I also come back to some of my earlier thinking.. where I said:

An even bigger question in my head is, what happens if we are deliberate and intentional about nurturing the 11 dimensions of the Creative Schools Index across a city?

The CAST team research indicates that nurturing and growing creativity in schools supports wellbeing and academic outcomes. Could it do the equivalent across a city?

  • How do you identify 'points of curiosity' in a city context?
  • Is a better focus for that the idea that we deliberately and intentionally create 'points of curiosity' across a city?
  • Is this a way of addressing inequity in the ways in which we create those points of curiosity in different parts of a city that target those most likely to suffer from. those inequities?
  • What could that look like?
  • Who does it?
  • How do they do that?

Creativity needs to be nurtured, front and centre, in our schools. So too it needs to be nurtured, front and centre, in our businesses, amongst our civic leaders, our NGOs .. everywhere.
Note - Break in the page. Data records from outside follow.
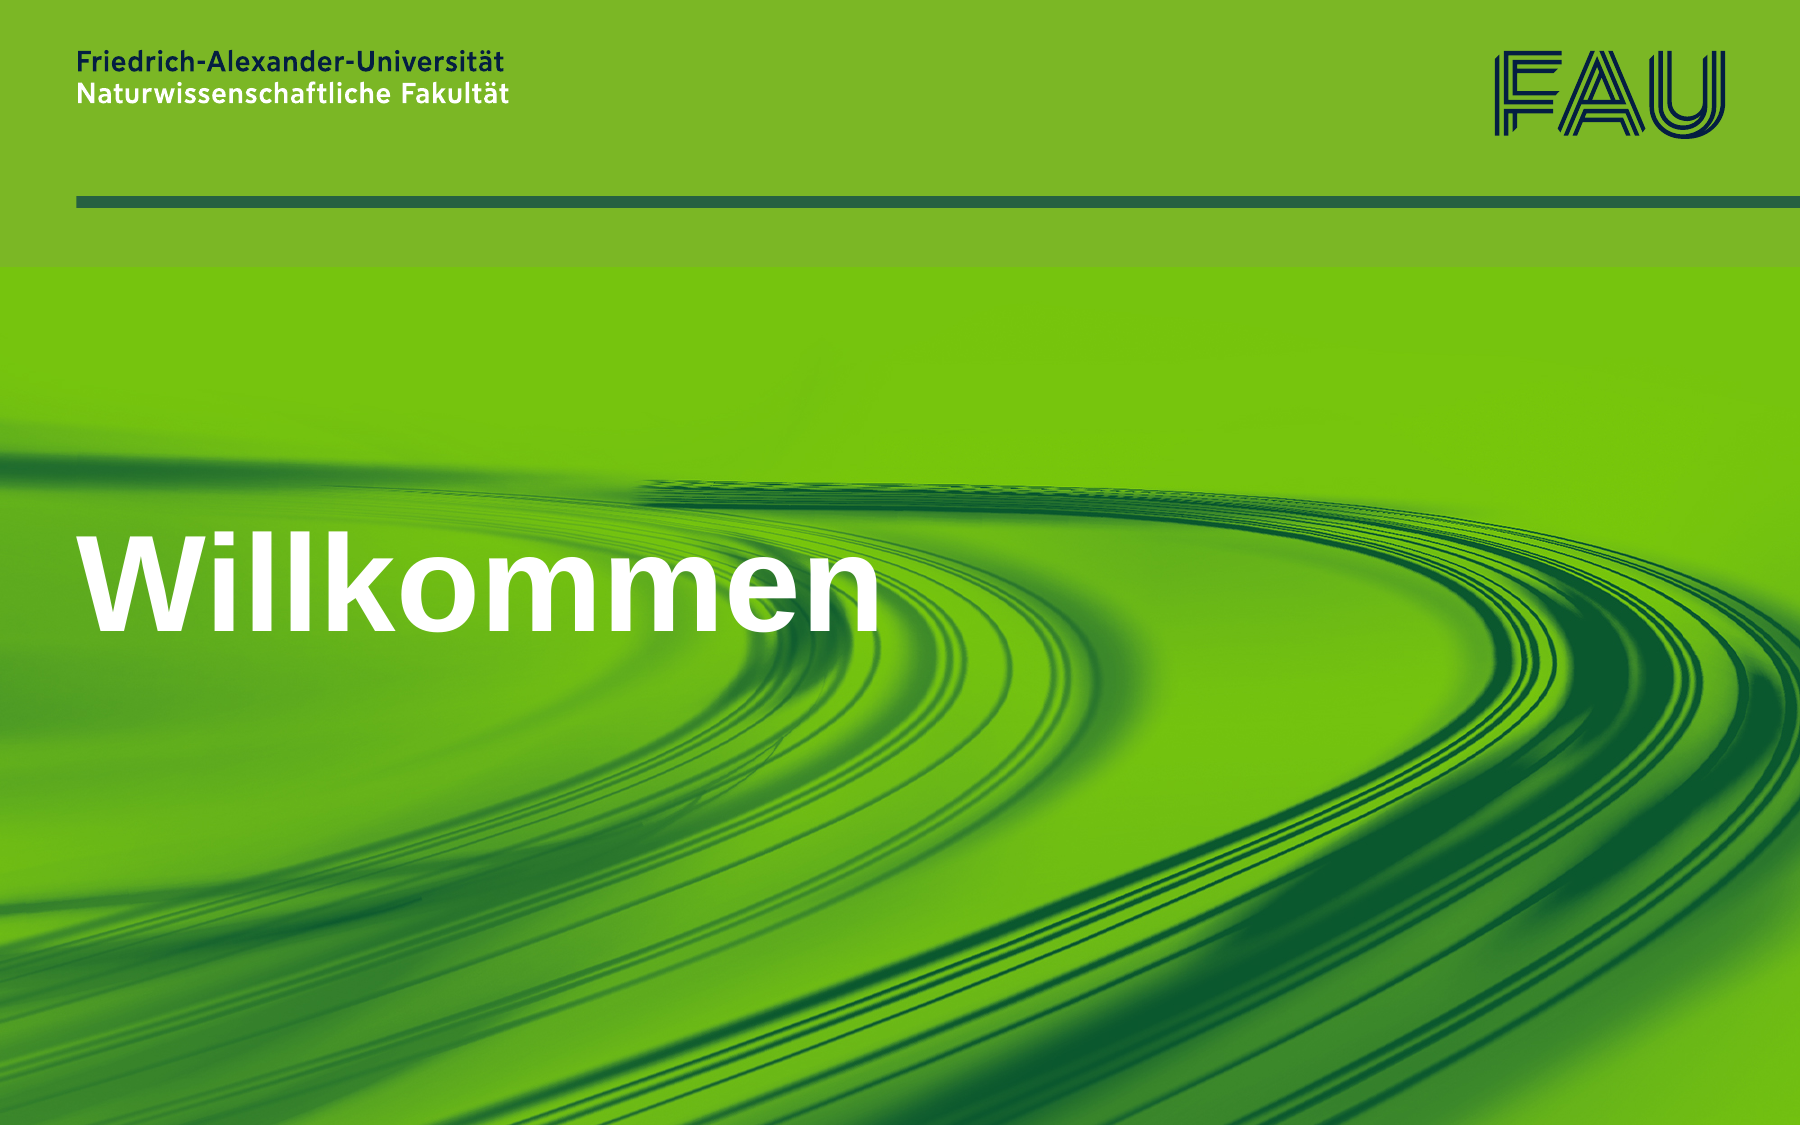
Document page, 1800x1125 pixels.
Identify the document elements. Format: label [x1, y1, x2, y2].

picture [0, 267, 1800, 1125]
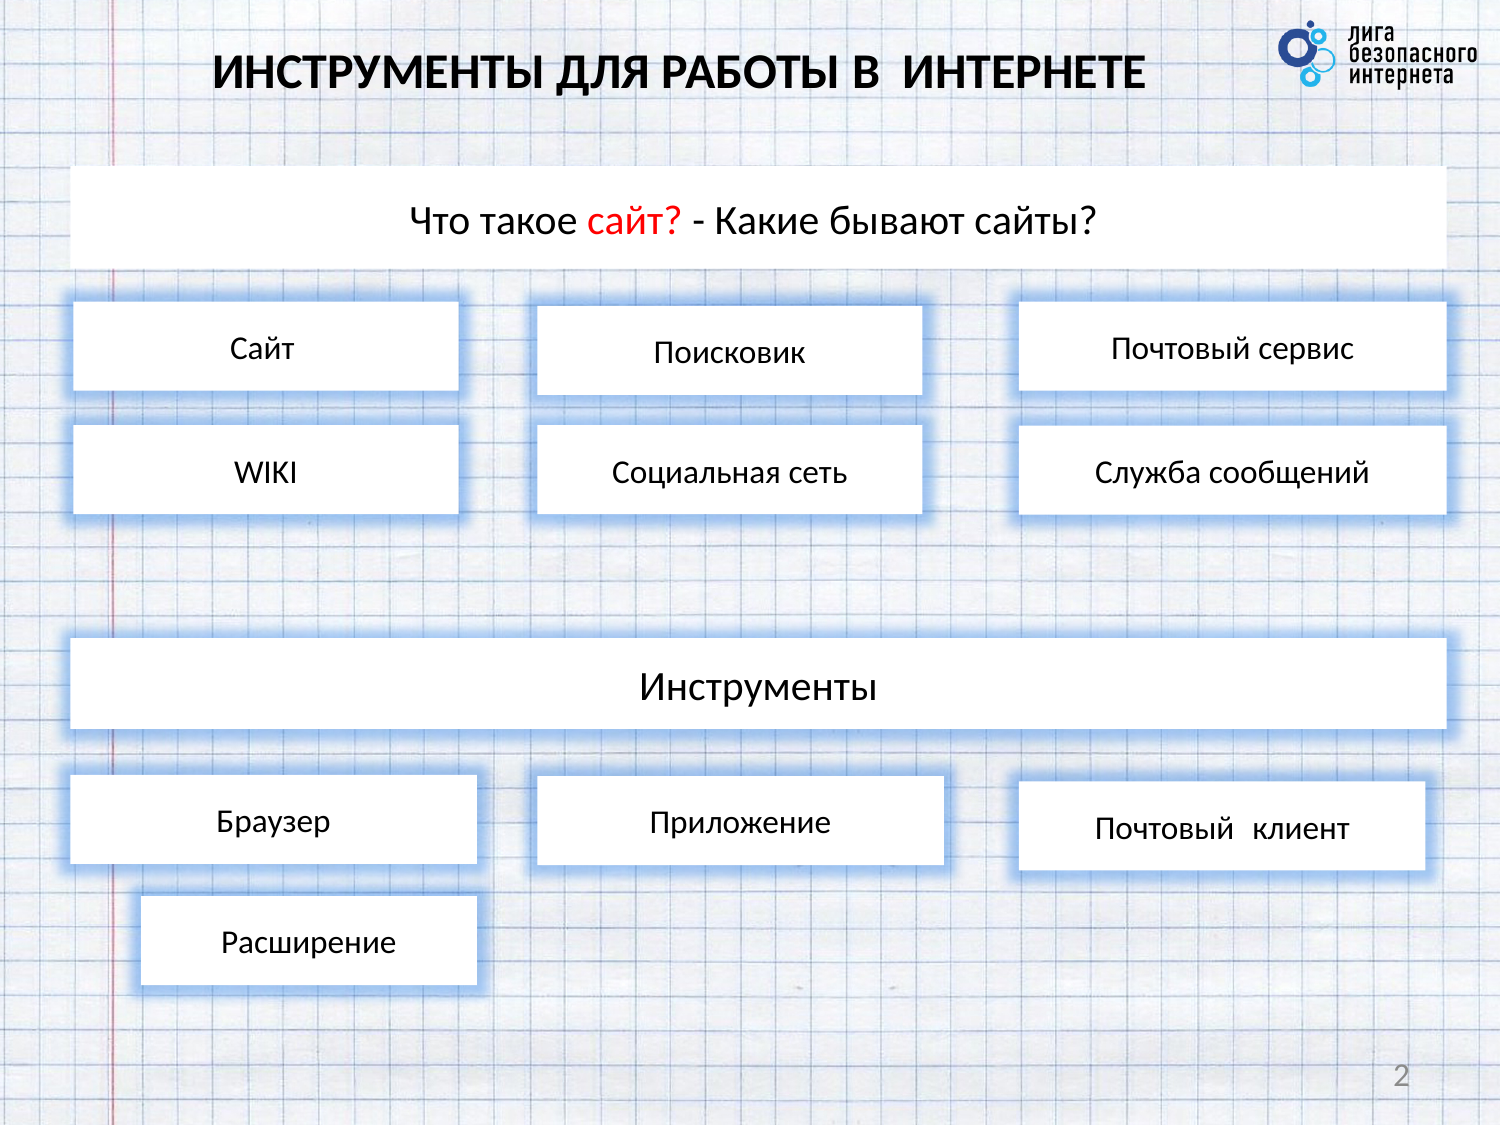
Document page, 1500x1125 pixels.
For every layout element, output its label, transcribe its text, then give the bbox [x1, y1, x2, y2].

title ИНСТРУМЕНТЫ ДЛЯ РАБОТЫ В ИНТЕРНЕТЕ [50, 24, 1310, 113]
text_box Почтовый сервис [1017, 299, 1449, 393]
text_box Служба сообщений [1017, 424, 1449, 517]
text_box Сайт [71, 299, 461, 393]
text_box WIKI [71, 423, 461, 516]
text_box Приложение [535, 774, 946, 867]
list Что такое сайт? - Какие бывают сайты? [68, 164, 1449, 271]
text_box Расширение [139, 894, 479, 987]
picture [0, 0, 1500, 1125]
text_box Социальная сеть [535, 423, 924, 516]
text_box Инструменты [68, 636, 1449, 731]
text_box Почтовый клиент [1017, 779, 1428, 873]
text_box Поисковик [535, 304, 924, 397]
text_box Браузер [68, 773, 479, 866]
slide_number 2 [1074, 1042, 1425, 1103]
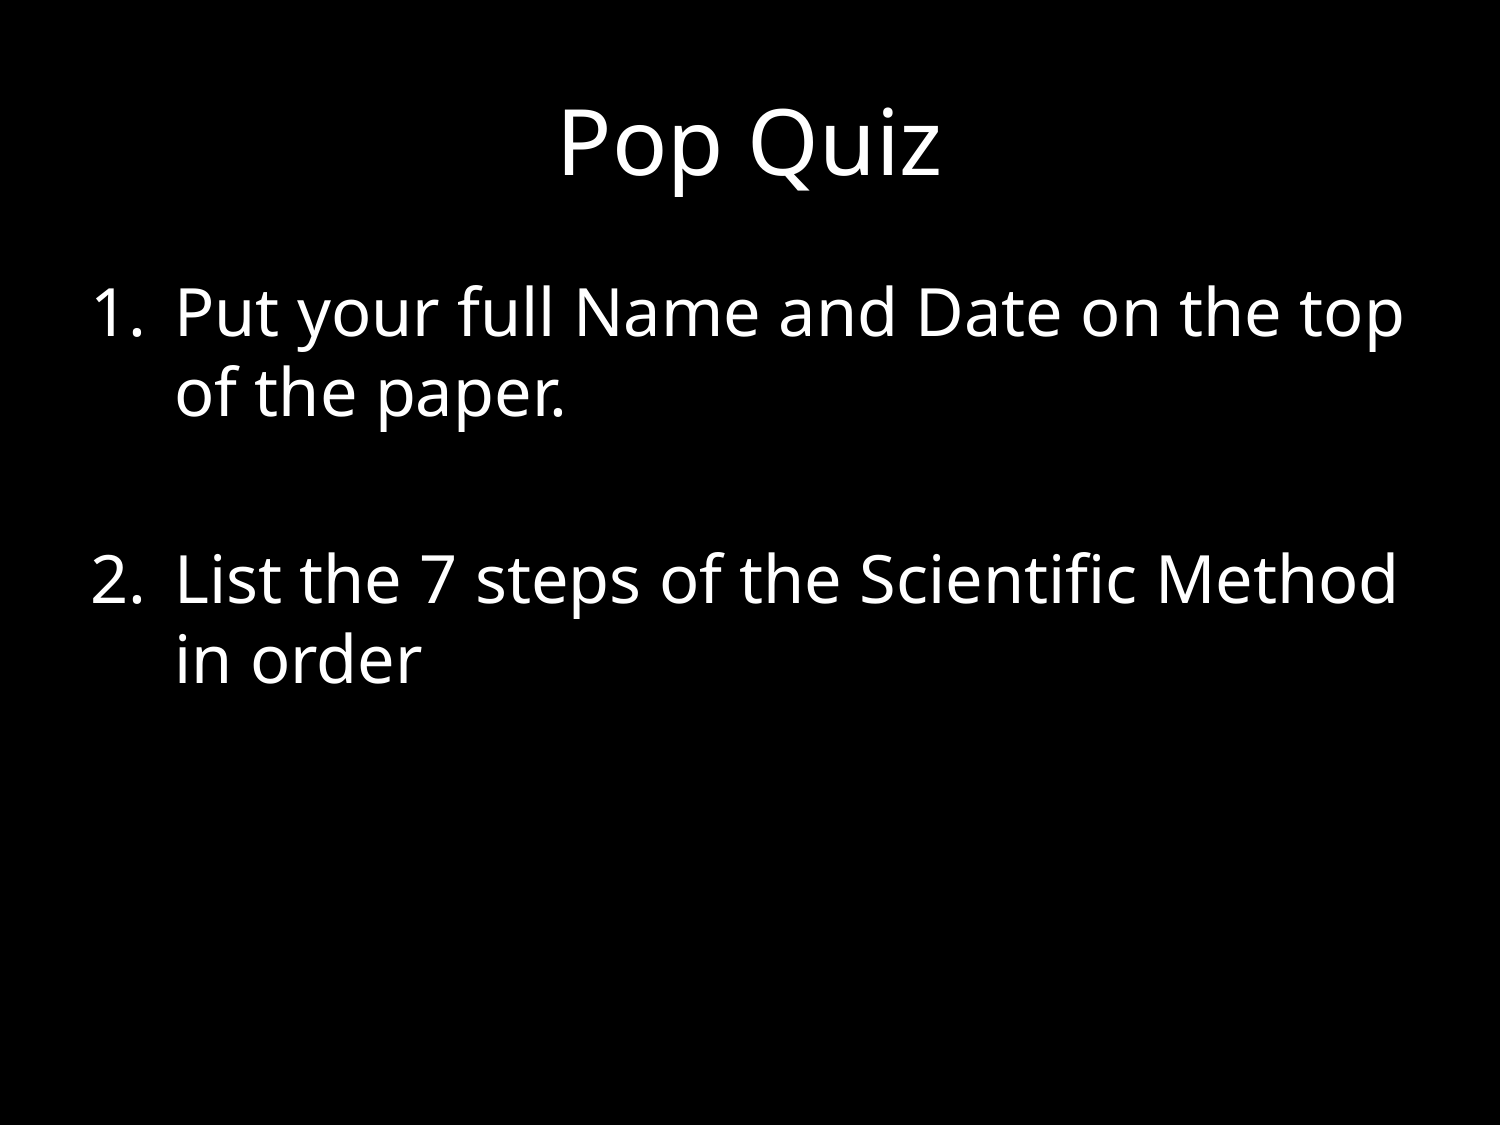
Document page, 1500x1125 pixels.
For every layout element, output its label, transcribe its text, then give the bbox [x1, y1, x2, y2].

title Pop Quiz [75, 45, 1425, 233]
list Put your full Name and Date on the top of the paper. List the 7 steps of the Scientific Method in order [75, 262, 1425, 1005]
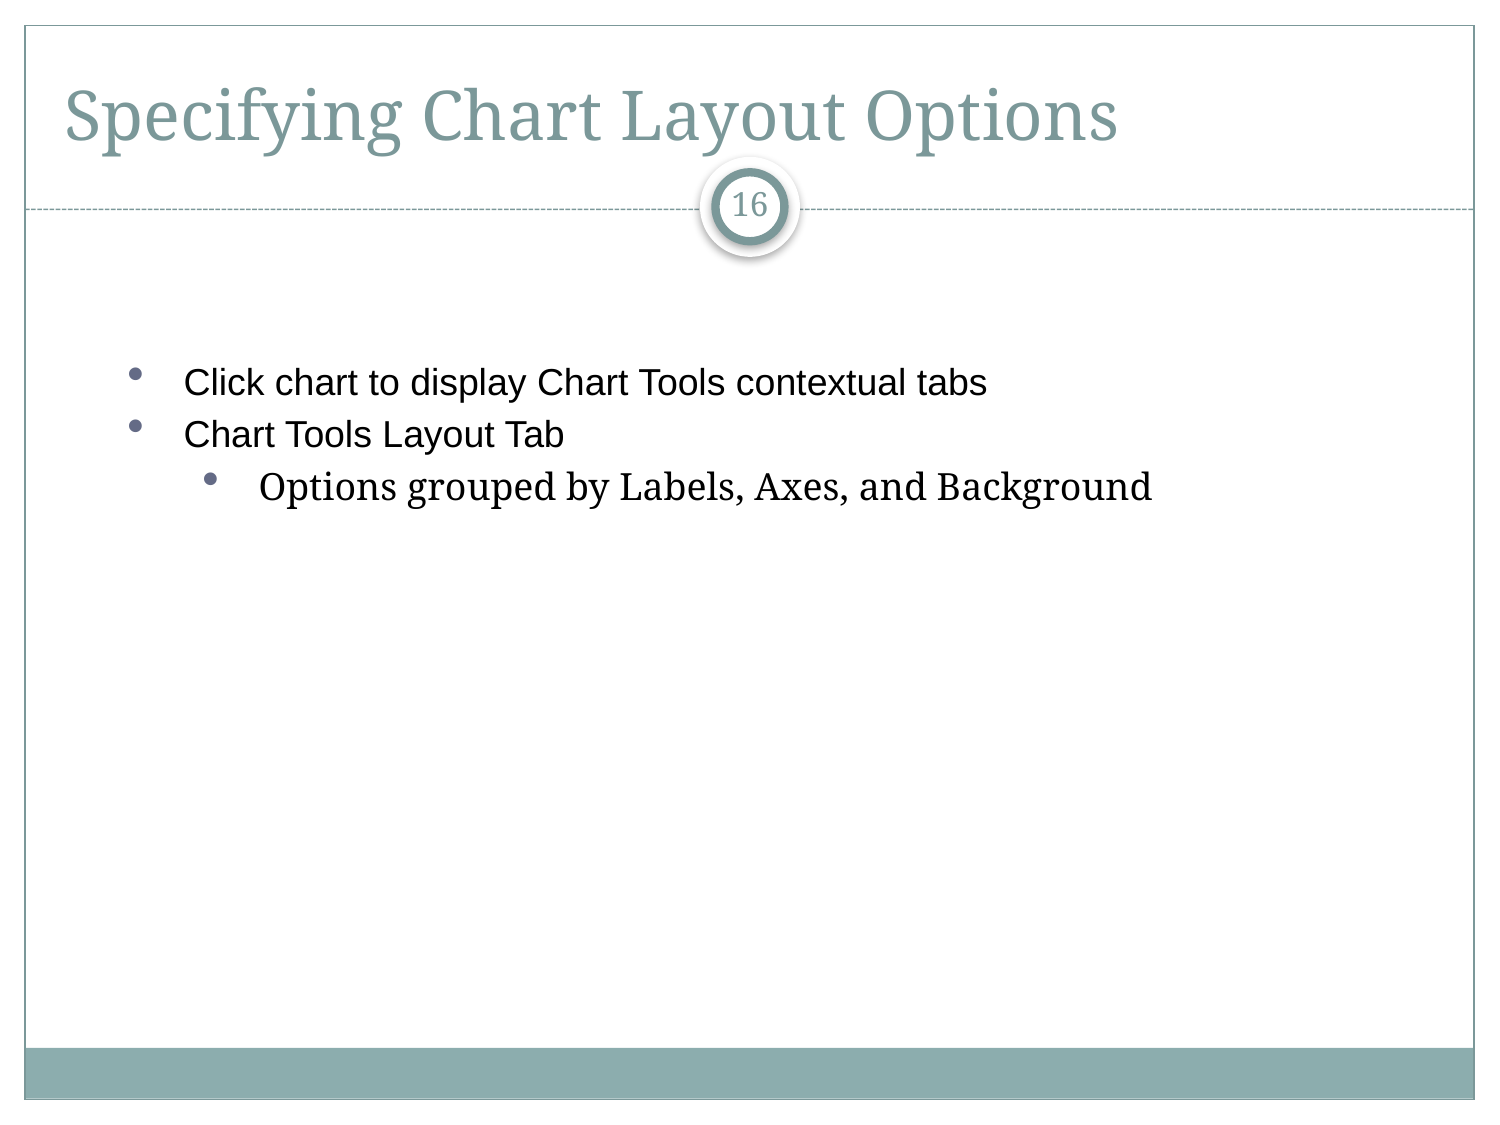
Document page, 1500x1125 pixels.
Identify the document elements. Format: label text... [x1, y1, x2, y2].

text_box Click chart to display Chart Tools contextual tabs Chart Tools Layout Tab Options grouped by Labels, Axes, and Background [112, 350, 1388, 1000]
slide_number 16 [712, 169, 788, 243]
title Specifying Chart Layout Options [49, 37, 1450, 162]
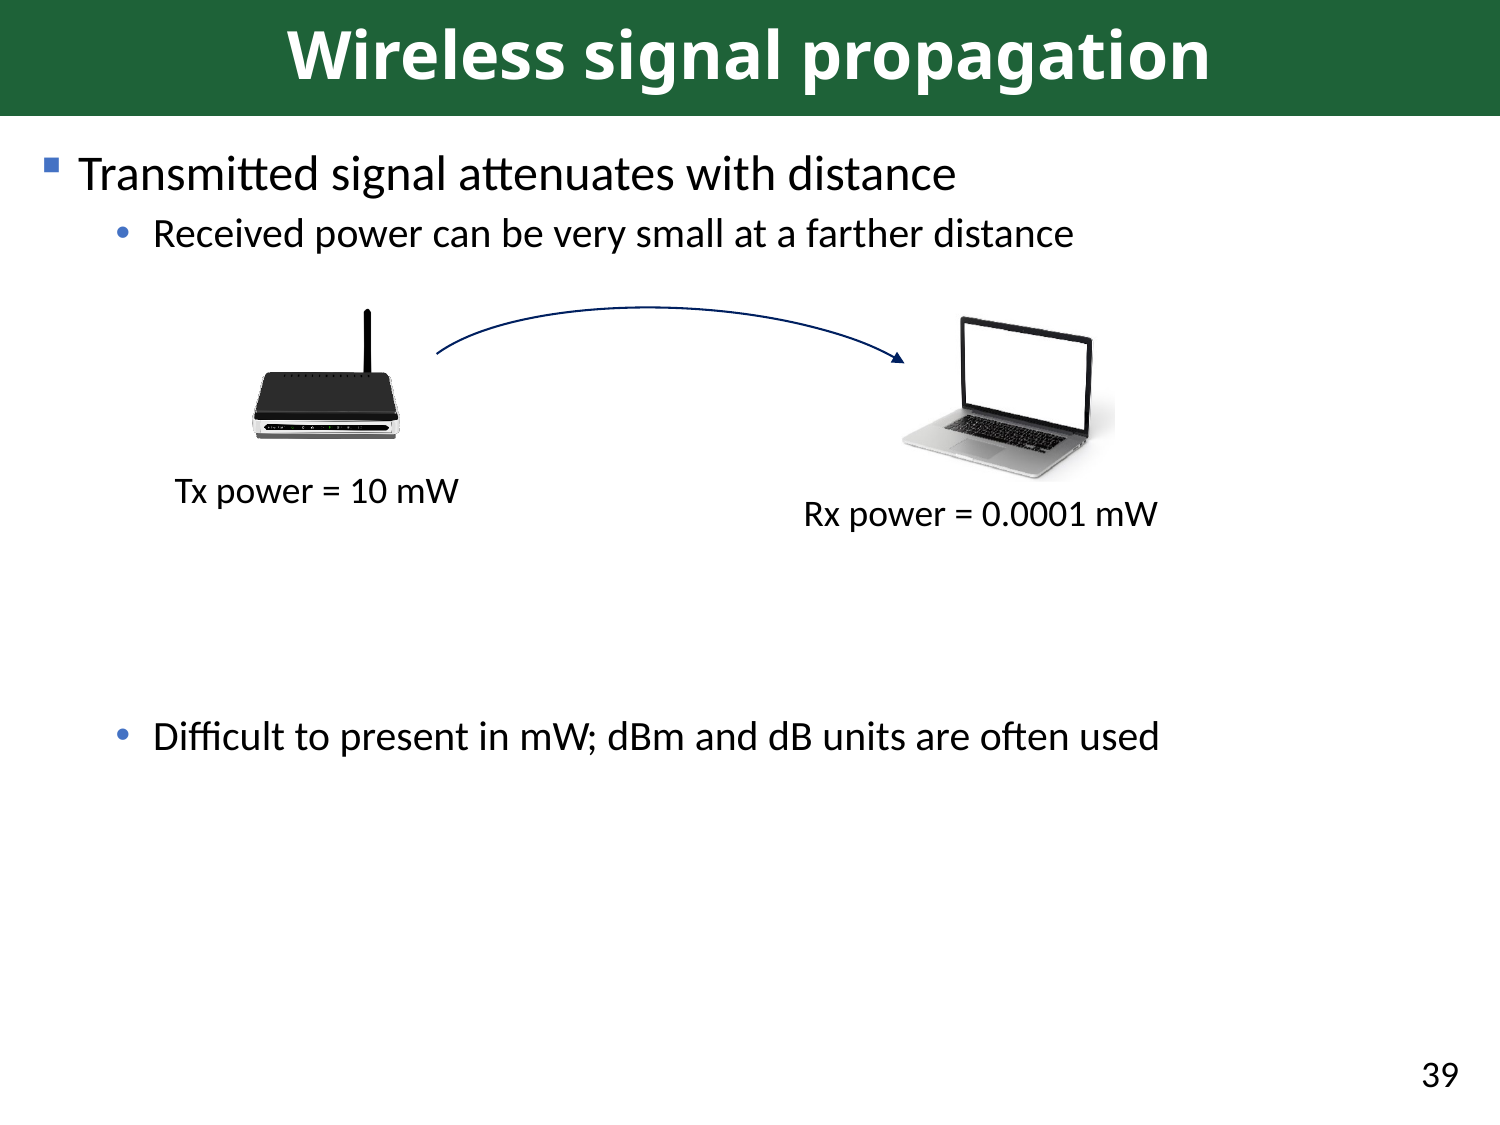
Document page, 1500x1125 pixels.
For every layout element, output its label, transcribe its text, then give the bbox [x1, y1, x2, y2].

picture [894, 308, 1115, 489]
text_box Tx power = 10 mW [159, 458, 636, 519]
title Wireless signal propagation [0, 0, 1500, 116]
text_box Rx power = 0.0001 mW [788, 481, 1265, 542]
slide_number 39 [1136, 1042, 1474, 1103]
text_box [436, 306, 894, 405]
list Transmitted signal attenuates with distance Received power can be very small at a farther distance Difficult to present in mW; dBm and dB units are often used [25, 139, 1475, 1102]
picture [252, 308, 400, 439]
It needs to be 'how we do things around here', it needs to be embedded in our city culture.  If gamification is one way to do that, I say let's start playing.. NOW!!

Gamification:

Gamification is the strategic attempt to enhance systems, services, organizations, and activities by creating similar experiences to those experienced when playing games in order to motivate and engage users.[1] This is generally accomplished through the application of game-design elements and game principles (dynamics and mechanics) in non-game contexts.[2][3]

Gamification is part of persuasive system design, and it commonly employs game design elements[4][2][5][6][3] to improve user engagement,[7][8][9] organizational productivity,[10] flow,[11][12][13] learning,[14][15] crowdsourcing,[16] knowledge retention,[17] employee recruitment and evaluation, ease of use, usefulness of systems,[13][18][19] physical exercise,[20] traffic violations,[21] voter apathy,[22][23] public attitudes about alternative energy,[24] and more. A collection of research on gamification shows that a majority of studies on gamification find it has positive effects on individuals.[5] However, individual and contextual differences exist.[25]